Laura Ingalls Wilder’s name removed from book award over racism concerns
American Library Association changes award name after examining expressions of stereotypical attitudes in books
A division of the American Library Association has voted to remove the name of Laura Ingalls Wilder from a major childrens book award, over concerns about how the author portrayed African Americans and Native Americans.
The board of the Association for Library Service to Children (ALSC) made the unanimous decision to change the name on Saturday, at a meeting in New Orleans. The name of the prize was changed from the Laura Ingalls Wilder Medal to the Childrens Literature Legacy Award.
The association said Wilder includes expressions of stereotypical attitudes inconsistent with ALSCs core values.

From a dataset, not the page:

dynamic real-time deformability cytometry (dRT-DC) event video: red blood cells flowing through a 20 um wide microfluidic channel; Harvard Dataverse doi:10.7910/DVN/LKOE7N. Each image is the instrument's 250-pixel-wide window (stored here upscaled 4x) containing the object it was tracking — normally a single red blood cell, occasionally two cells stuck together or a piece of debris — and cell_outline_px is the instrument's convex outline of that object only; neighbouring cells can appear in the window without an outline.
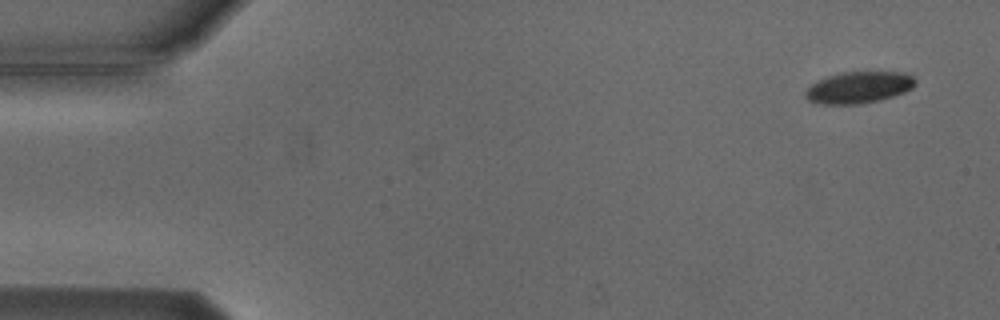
{"species": "Egyptian fruit bat (a non-hibernating species)", "species_latin": "Rousettus aegyptiacus", "temperature_condition": "cold", "stored_images_in_passage": 9, "camera_frame_rate_fps": 3000, "um_per_image_px": 0.085, "animal": {"sex": "male"}, "frame": {"image": 1, "passage_image": 1, "time_ms": 0.0, "image_size_px": [1000, 320], "cell_outline_px": [[916, 84], [912, 88], [904, 92], [880, 100], [860, 104], [820, 104], [808, 100], [804, 96], [804, 92], [816, 80], [840, 72], [908, 72], [916, 80]], "centroid_in_image_um": [72.99, 7.42], "position_along_channel_um": 12.0, "area_um2": 20.4}}
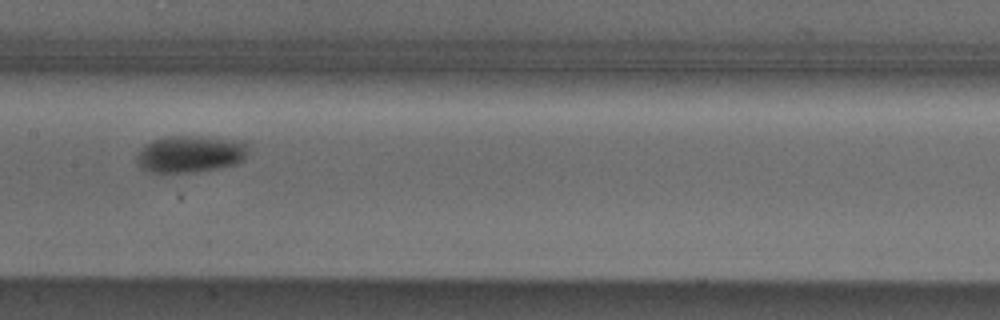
{"frame": {"image": 2, "passage_image": 7, "time_ms": 8.0, "image_size_px": [1000, 320], "cell_outline_px": [[248, 148], [244, 160], [236, 164], [216, 168], [192, 172], [148, 172], [140, 168], [136, 160], [136, 156], [144, 144], [152, 140], [168, 136], [196, 136], [244, 140]], "centroid_in_image_um": [16.16, 13.08], "position_along_channel_um": 191.2, "area_um2": 24.16}}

The first award was given to Wilder in 1954. The ALSC said Wilders work continued to be published and read but her legacy is complex and not universally embraced.
Wilder was born in 1867 and died in 1957. She is best known for her eight Little House on the Prairie novels, about pioneer life in the American West, which were published between 1932 and 1943.
In 2010, the British broadcaster Samira Ahmed wrote for the Guardian: Wilder has a special status in American culture despite posthumous allegations of racism. The Osage nation, according to biographer Pamela Smith Hill, still condemns her work, which was based on their eviction.
The novels are full of phrases that are unacceptable today. Even in her own lifetime Wilder apologised for her thoughtlessness and amended a line in Little House on the Prairie that said Kansas had no people, only Indians. It now reads, no settlers, only Indians.